= Quasi-polynomial time =

Computational complexity class

In computational complexity theory and the analysis of algorithms, an algorithm is said to take quasi-polynomial time if its time complexity is quasi-polynomially bounded. That is, there should exist a constant $c$ such that the worst-case running time of the algorithm, on inputs of size $n$, has an upper bound of the form
$$2^{O\bigl((\log n)^c\bigr)}.$$

The decision problems with quasi-polynomial time algorithms are natural candidates for being NP-intermediate, neither having polynomial time nor likely to be NP-hard.

==Complexity class==
The complexity class QP consists of all problems that have quasi-polynomial time algorithms. It can be defined in terms of DTIME as follows.
$\mathsf{QP} = \bigcup_{c \in \mathbb{N}} \mathsf{DTIME} \left(2^{(\log n)^c}\right)$

==Examples==
An early example of a quasi-polynomial time algorithm was the Adleman–Pomerance–Rumely primality test. However, the problem of testing whether a number is a prime number has subsequently been shown to have a polynomial time algorithm, the AKS primality test.

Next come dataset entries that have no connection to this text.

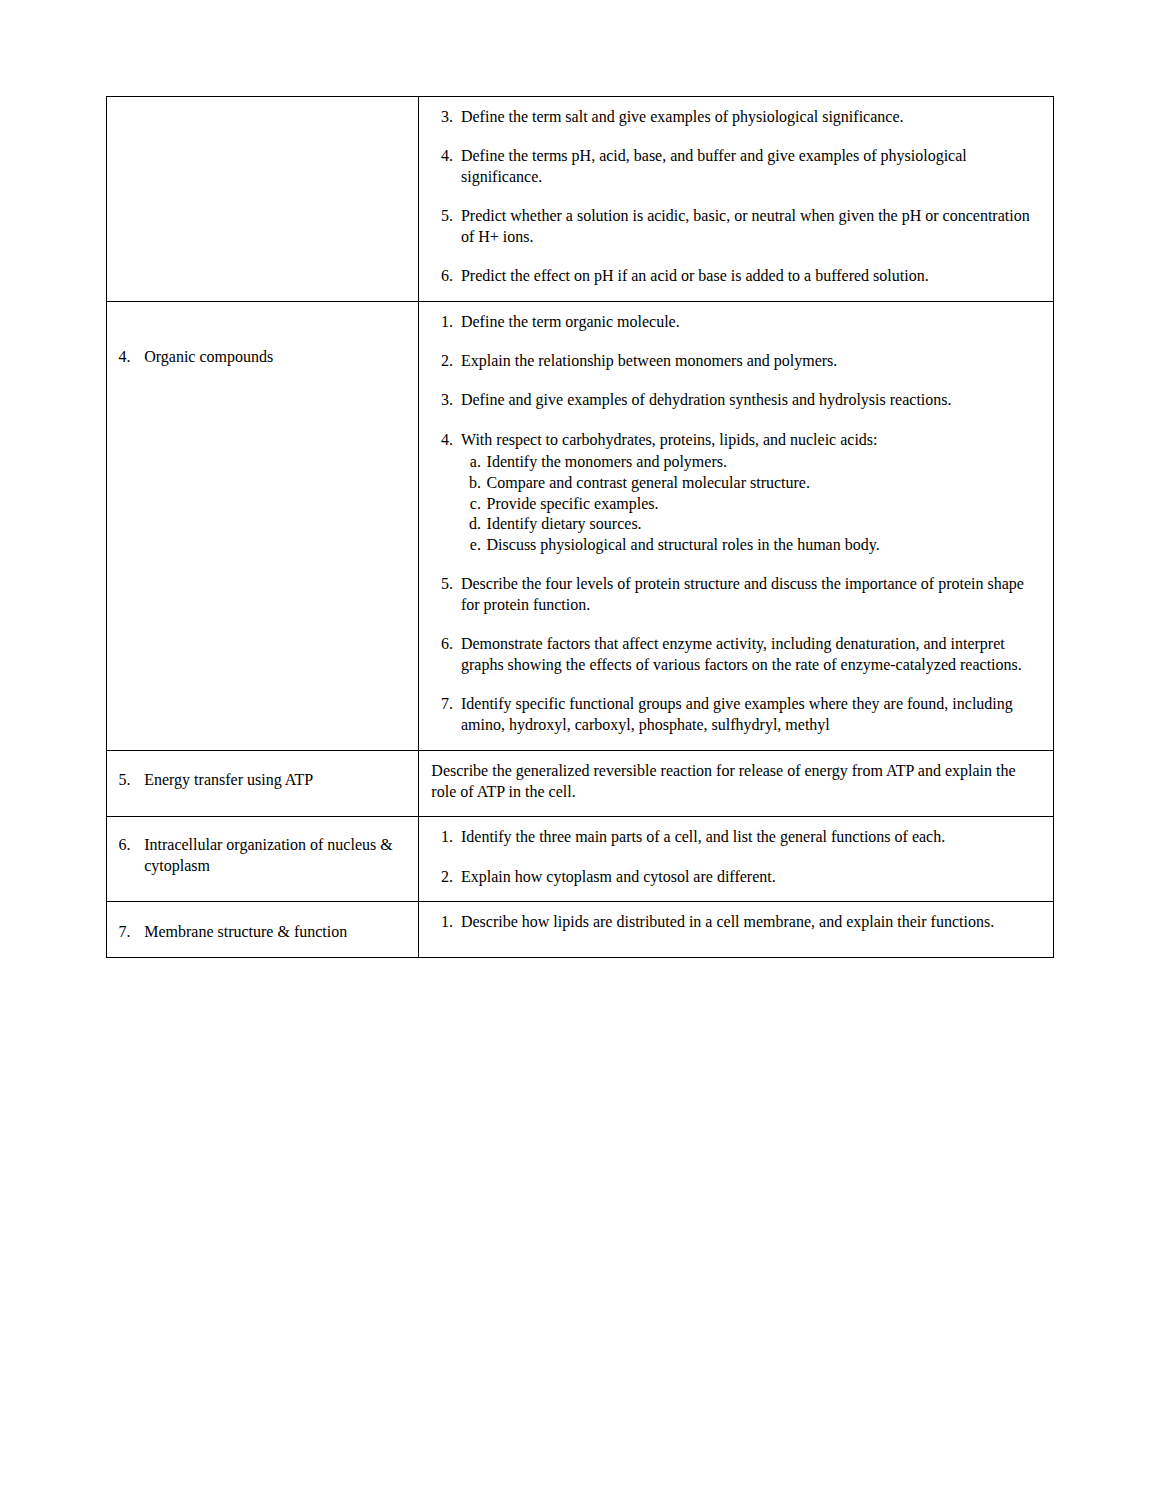| | Define the term salt and give examples of physiological significance. Define the terms pH, acid, base, and buffer and give examples of physiological significance. Predict whether a solution is acidic, basic, or neutral when given the pH or concentration of H+ ions. Predict the effect on pH if an acid or base is added to a buffered solution. |
| 4. Organic compounds | Define the term organic molecule. Explain the relationship between monomers and polymers. Define and give examples of dehydration synthesis and hydrolysis reactions. With respect to carbohydrates, proteins, lipids, and nucleic acids: Identify the monomers and polymers. Compare and contrast general molecular structure. Provide specific examples. Identify dietary sources. Discuss physiological and structural roles in the human body. Describe the four levels of protein structure and discuss the importance of protein shape for protein function. Demonstrate factors that affect enzyme activity, including denaturation, and interpret graphs showing the effects of various factors on the rate of enzyme-catalyzed reactions. Identify specific functional groups and give examples where they are found, including amino, hydroxyl, carboxyl, phosphate, sulfhydryl, methyl |
| 5. Energy transfer using ATP | Describe the generalized reversible reaction for release of energy from ATP and explain the role of ATP in the cell. |
| 6. Intracellular organization of nucleus & cytoplasm | Identify the three main parts of a cell, and list the general functions of each. Explain how cytoplasm and cytosol are different. |
| 7. Membrane structure & function | Describe how lipids are distributed in a cell membrane, and explain their functions. |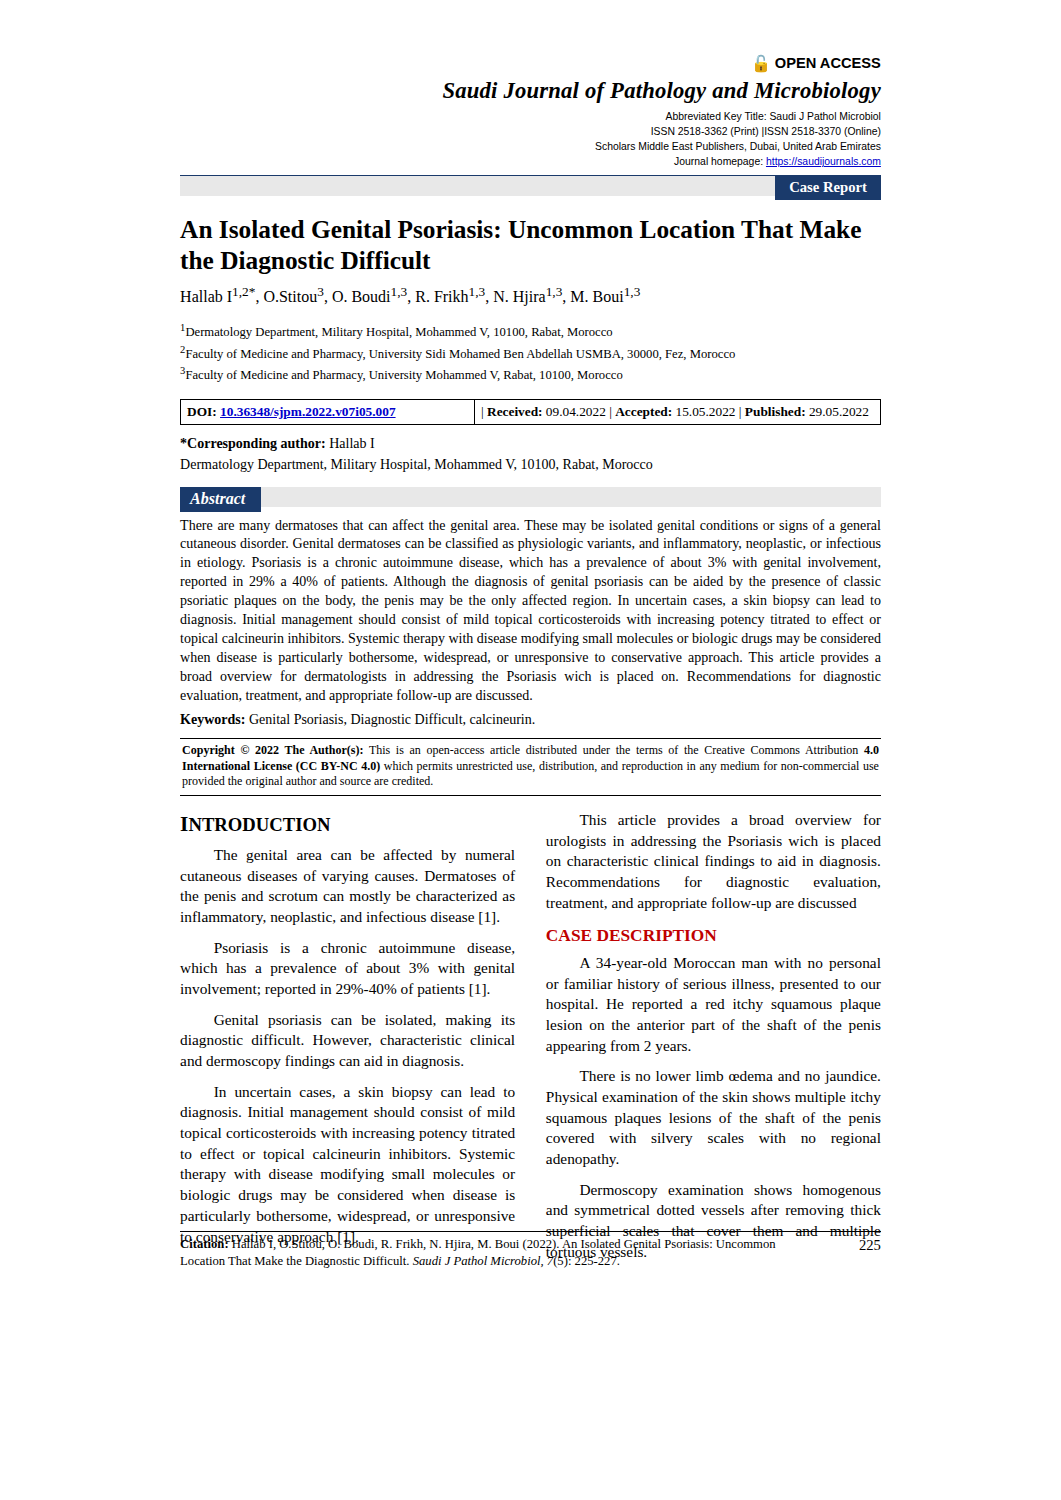🔓OPEN ACCESS
Saudi Journal of Pathology and Microbiology
Abbreviated Key Title: Saudi J Pathol Microbiol
ISSN 2518-3362 (Print) |ISSN 2518-3370 (Online)
Scholars Middle East Publishers, Dubai, United Arab Emirates
Journal homepage: https://saudijournals.com
Case Report
An Isolated Genital Psoriasis: Uncommon Location That Make the Diagnostic Difficult
Hallab I1,2*, O.Stitou3, O. Boudi1,3, R. Frikh1,3, N. Hjira1,3, M. Boui1,3
1Dermatology Department, Military Hospital, Mohammed V, 10100, Rabat, Morocco
2Faculty of Medicine and Pharmacy, University Sidi Mohamed Ben Abdellah USMBA, 30000, Fez, Morocco
3Faculty of Medicine and Pharmacy, University Mohammed V, Rabat, 10100, Morocco
| DOI: 10.36348/sjpm.2022.v07i05.007 | / Received: 09.04.2022 / Accepted: 15.05.2022 / Published: 29.05.2022 |
*Corresponding author: Hallab I
Dermatology Department, Military Hospital, Mohammed V, 10100, Rabat, Morocco
Abstract
There are many dermatoses that can affect the genital area. These may be isolated genital conditions or signs of a general cutaneous disorder. Genital dermatoses can be classified as physiologic variants, and inflammatory, neoplastic, or infectious in etiology. Psoriasis is a chronic autoimmune disease, which has a prevalence of about 3% with genital involvement, reported in 29% a 40% of patients. Although the diagnosis of genital psoriasis can be aided by the presence of classic psoriatic plaques on the body, the penis may be the only affected region. In uncertain cases, a skin biopsy can lead to diagnosis. Initial management should consist of mild topical corticosteroids with increasing potency titrated to effect or topical calcineurin inhibitors. Systemic therapy with disease modifying small molecules or biologic drugs may be considered when disease is particularly bothersome, widespread, or unresponsive to conservative approach. This article provides a broad overview for dermatologists in addressing the Psoriasis wich is placed on. Recommendations for diagnostic evaluation, treatment, and appropriate follow-up are discussed.
Keywords: Genital Psoriasis, Diagnostic Difficult, calcineurin.
Copyright © 2022 The Author(s): This is an open-access article distributed under the terms of the Creative Commons Attribution 4.0 International License (CC BY-NC 4.0) which permits unrestricted use, distribution, and reproduction in any medium for non-commercial use provided the original author and source are credited.
INTRODUCTION
The genital area can be affected by numeral cutaneous diseases of varying causes. Dermatoses of the penis and scrotum can mostly be characterized as inflammatory, neoplastic, and infectious disease [1].
Psoriasis is a chronic autoimmune disease, which has a prevalence of about 3% with genital involvement; reported in 29%-40% of patients [1].
Genital psoriasis can be isolated, making its diagnostic difficult. However, characteristic clinical and dermoscopy findings can aid in diagnosis.
In uncertain cases, a skin biopsy can lead to diagnosis. Initial management should consist of mild topical corticosteroids with increasing potency titrated to effect or topical calcineurin inhibitors. Systemic therapy with disease modifying small molecules or biologic drugs may be considered when disease is particularly bothersome, widespread, or unresponsive to conservative approach [1].
This article provides a broad overview for urologists in addressing the Psoriasis wich is placed on characteristic clinical findings to aid in diagnosis. Recommendations for diagnostic evaluation, treatment, and appropriate follow-up are discussed
CASE DESCRIPTION
A 34-year-old Moroccan man with no personal or familiar history of serious illness, presented to our hospital. He reported a red itchy squamous plaque lesion on the anterior part of the shaft of the penis appearing from 2 years.
There is no lower limb œdema and no jaundice. Physical examination of the skin shows multiple itchy squamous plaques lesions of the shaft of the penis covered with silvery scales with no regional adenopathy.
Dermoscopy examination shows homogenous and symmetrical dotted vessels after removing thick superficial scales that cover them and multiple tortuous vessels.
Citation: Hallab I, O.Stitou, O. Boudi, R. Frikh, N. Hjira, M. Boui (2022). An Isolated Genital Psoriasis: Uncommon Location That Make the Diagnostic Difficult. Saudi J Pathol Microbiol, 7(5): 225-227.
225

In some cases, quasi-polynomial time bounds can be proven to be optimal under the exponential time hypothesis or a related computational hardness assumption. For instance, this is true for the following problems:
- Finding the largest disjoint subset of a collection of unit disks in the hyperbolic plane can be solved in time $n^{O(\log n)}$, and requires time $n^{\Omega(\log n)}$ under the exponential time hypothesis.
- Finding a graph with the fewest vertices that does not appear as an induced subgraph of a given graph can be solved in time $n^{O(\log n)}$, and requires time $n^{\Omega(\log n)}$ under the exponential time hypothesis.
- Finding the smallest dominating set in a tournament. This is a subset of the vertices of the tournament that has at least one directed edge to all other vertices. It can be solved in time $n^{O(\log n)}$, and requires time $n^{\Omega(\log n)}$ under the exponential time hypothesis.
- Computing the Vapnik–Chervonenkis dimension of a family of sets. This is the size of the largest set $S$ (not necessarily in the family) that is shattered by the family, meaning that each subset of $S$ can be formed by intersecting $S$ with a member of the family. It can be solved in time $n^{O(\log n)}$, and requires time $n^{(\log n)^{1/3-o(1)}}$ under the exponential time hypothesis.

Other problems for which the best known algorithm takes quasi-polynomial time include:
- The planted clique problem, of determining whether a random graph has been modified by adding edges between all pairs of a subset of its vertices.
- Monotone dualization, several equivalent problems of converting logical formulas between conjunctive and disjunctive normal form, listing all minimal hitting sets of a family of sets, or listing all minimal set covers of a family of sets, with time complexity measured in the combined input and output size.
- Parity games, involving token-passing along the edges of a colored directed graph. The paper giving a quasi-polynomial algorithm for these games won the 2021 Nerode Prize.
- 3-coloring circle graphs. These are the intersection graphs of chords of a circle. Finding their optimal colorings, in general, is NP-hard, as is testing whether they can be colored with four colors, but colorings with three colors can be found in time $n^{O(\log n)}$.

Problems for which a quasi-polynomial time algorithm has been announced but not fully published include:
- The graph isomorphism problem, determining whether two graphs can be made equal to each other by relabeling their vertices, announced in 2015 and updated in 2017 by László Babai.
- The unknotting problem, recognizing whether a knot diagram describes the unknot, announced by Marc Lackenby in 2021.

==In approximation algorithms==
Quasi-polynomial time has also been used to study approximation algorithms. In particular, a quasi-polynomial-time approximation scheme (QPTAS) is a variant of a polynomial-time approximation scheme whose running time is quasi-polynomial rather than polynomial. Problems with a QPTAS include minimum-weight triangulation, finding the maximum clique on the intersection graph of disks, and determining the probability that a hypergraph becomes disconnected when some of its edges fail with given independent probabilities.

More strongly, the problem of finding an approximate Nash equilibrium has a QPTAS, but cannot have a PTAS under the exponential time hypothesis.